Philosophizing about Europe's Rebirth
June 3, 2003Ever since the bitterness surrounding the U.S.-led war in Iraq manifested itself, Europe has been plagued with an identity crisis. U.S. Defense Secretary Donald Rumsfeld only managed to further exacerbate the dilemma when he spoke of an "old" and "new" Europe, separating the continent into the proponents and opponents of the war.
Leading European intellectuals, spear-headed by German philosopher and social theorist Jürgen Habermas and his French colleague Jacques Derrida, joined the bandwagon on Saturday, intimating their thoughts about European identity and the need for a common European foreign policy in newspapers across the continent.
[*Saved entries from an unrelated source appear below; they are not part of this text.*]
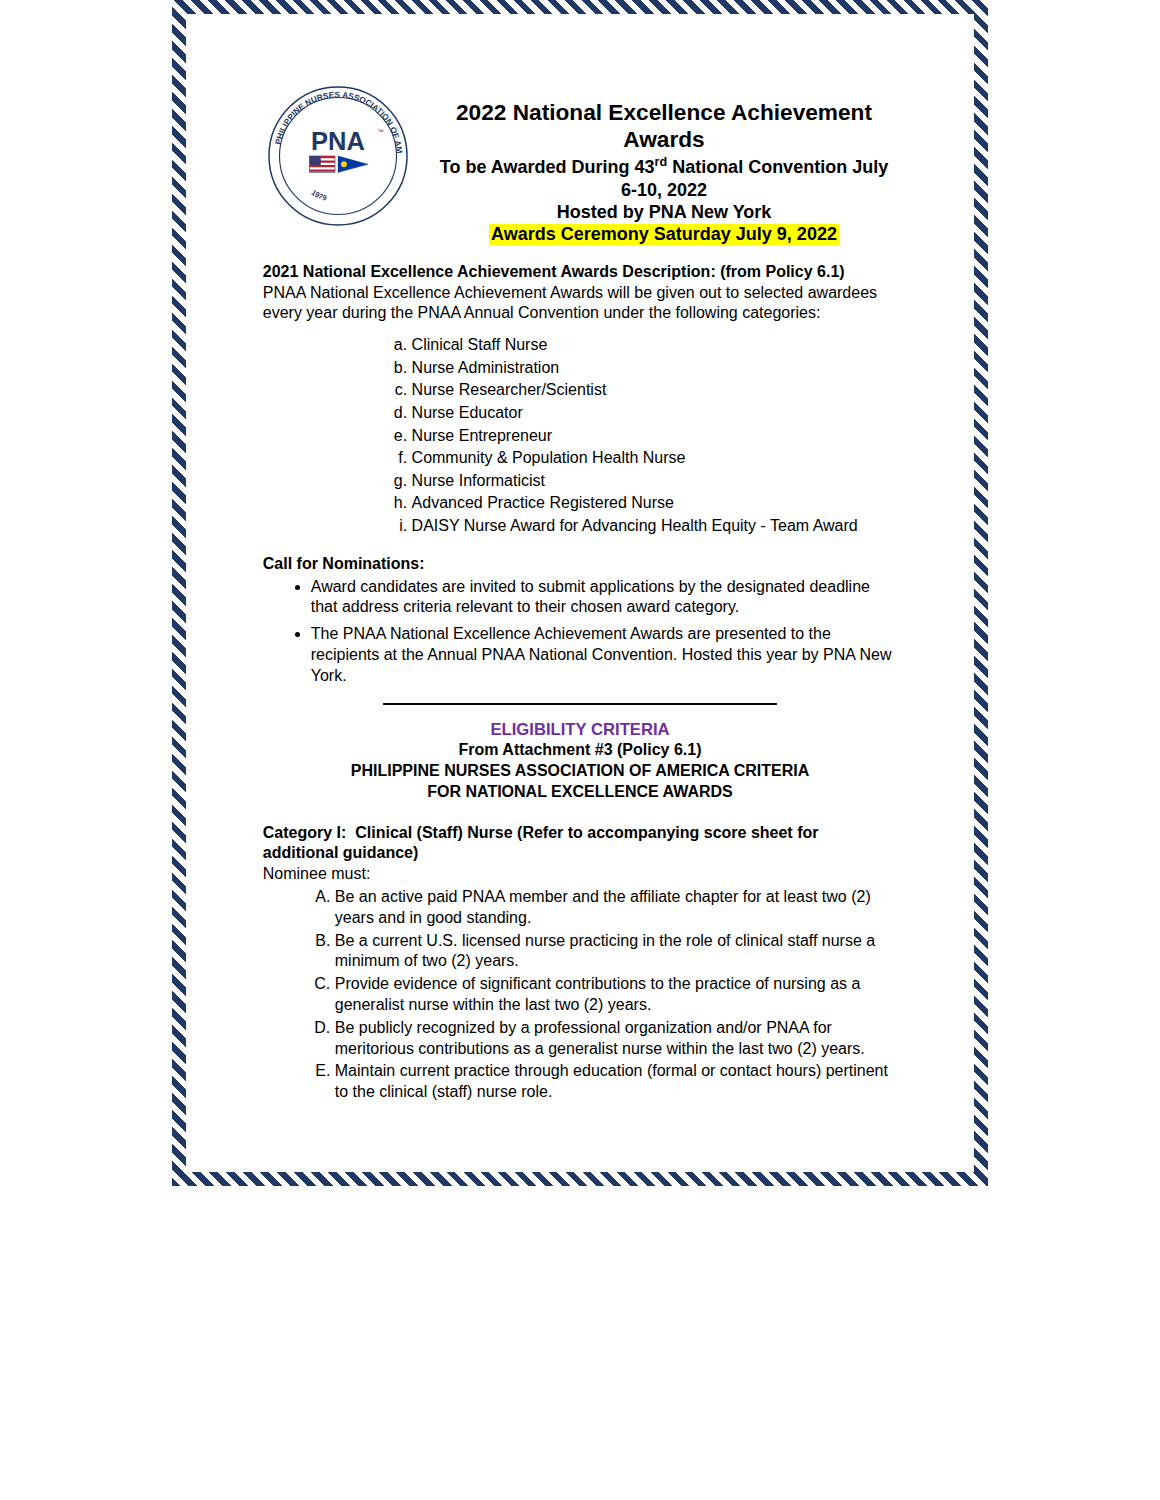PHILIPPINE NURSES ASSOCIATION OF AMERICA 1979 PNA ™
2022 National Excellence Achievement Awards
To be Awarded During 43rd National Convention July 6-10, 2022
Hosted by PNA New York
Awards Ceremony Saturday July 9, 2022
2021 National Excellence Achievement Awards Description: (from Policy 6.1)
PNAA National Excellence Achievement Awards will be given out to selected awardees every year during the PNAA Annual Convention under the following categories:
Clinical Staff Nurse
Nurse Administration
Nurse Researcher/Scientist
Nurse Educator
Nurse Entrepreneur
Community & Population Health Nurse
Nurse Informaticist
Advanced Practice Registered Nurse
DAISY Nurse Award for Advancing Health Equity - Team Award
Call for Nominations:
Award candidates are invited to submit applications by the designated deadline that address criteria relevant to their chosen award category.
The PNAA National Excellence Achievement Awards are presented to the recipients at the Annual PNAA National Convention. Hosted this year by PNA New York.
ELIGIBILITY CRITERIA
From Attachment #3 (Policy 6.1)
PHILIPPINE NURSES ASSOCIATION OF AMERICA CRITERIA
FOR NATIONAL EXCELLENCE AWARDS
Category I: Clinical (Staff) Nurse (Refer to accompanying score sheet for additional guidance)
Nominee must:
Be an active paid PNAA member and the affiliate chapter for at least two (2) years and in good standing.
Be a current U.S. licensed nurse practicing in the role of clinical staff nurse a minimum of two (2) years.
Provide evidence of significant contributions to the practice of nursing as a generalist nurse within the last two (2) years.
Be publicly recognized by a professional organization and/or PNAA for meritorious contributions as a generalist nurse within the last two (2) years.
Maintain current practice through education (formal or contact hours) pertinent to the clinical (staff) nurse role.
Habermas and Derrida have brought together some of Europe's most distinguished thinkers in an initiative that ensures Europe's intellectuals take part in designing Europe's future. Italian philosopher and novelist Umberto Eco, Swiss author and president of the German Academy of Arts Adolf Muschg, Spanish philosopher Fernando Savater and Italian philosopher Gianni Vattimo have laid out their ideas on the issues. American philosopher Richard Rorty has also provided his two cents in a response to Habermas' article in the Süddeutsche Zeitung newspaper.
In an essay written by Habermas, co-signed by Derrida and published in the Frankfurter Allgemeine Zeitung (FAZ) newspaper on Saturday, the two philosophers called on the "avant-garde" core of European states to return to European enlightenment values.
Habermas and Derrida said their essay was a response to the "Letter of Eight," in which eight European countries, led by Great Britain and Spain, published an open declaration supporting the U.S. stance on Iraq in late January.
"We should not forget two dates," Habermas wrote, "not the day on which the newspapers communicated to their dumbfounded readers the oath of loyalty to Bush that the Spanish prime minister had extended to the pro-war European governments behind the backs of their EU colleagues; but just as little so February 15, 2003, when the demonstrating masses in London and Rome, Madrid and Barcelona, Berlin and Paris reacted to this coup." Habermas said that the European demonstrations against a war in Iraq would go down in history as a "signal for the birth of a European public."
European is…
Habermas identified five attributes he said Europeans share: the neutrality of authority, embodied in the separation of church and state, trust in politics rather than the capitalist market, an ethos of solidarity in the fight for social justice, high esteem for international law and the rights of the individual and support for the organizational and leading role of the state.
Germany's thinker de rigueur wrote that Europe's core states could put an end to Europe's stagnancy, sooner or later drawing in the remaining states which would be unable to resist. Separatism, however, had to be avoided. "The avant-garde core Europe cannot consolidate into a miniature Europe but, as so often, must be the locomotive."
Habermas intends to continue the debate, the FAZ wrote, by provoking other prominent thinkers to take part in the pages of Europe's newspapers.
Germany's intellectual spokesman
The 73-year-old Habermas is one of Germany's most significant and influential contemporary philosophers. He is a leading representative of the "Frankfurt School" that developed at the Institute for Social Research founded in Frankfurt, Germany, in 1923. It introduced a style of analysis known as critical theory, which draws on the ideas of German political philosopher Karl Marx in its studies of the sources of domination and authority in society that restrict human freedom. Habermas' works have been translated into over 20 languages and figure among the classics of contemporary philosophy.
In an essay he published in the FAZ in mid-April, Habermas condemned the war in Iraq, saying it violated international law.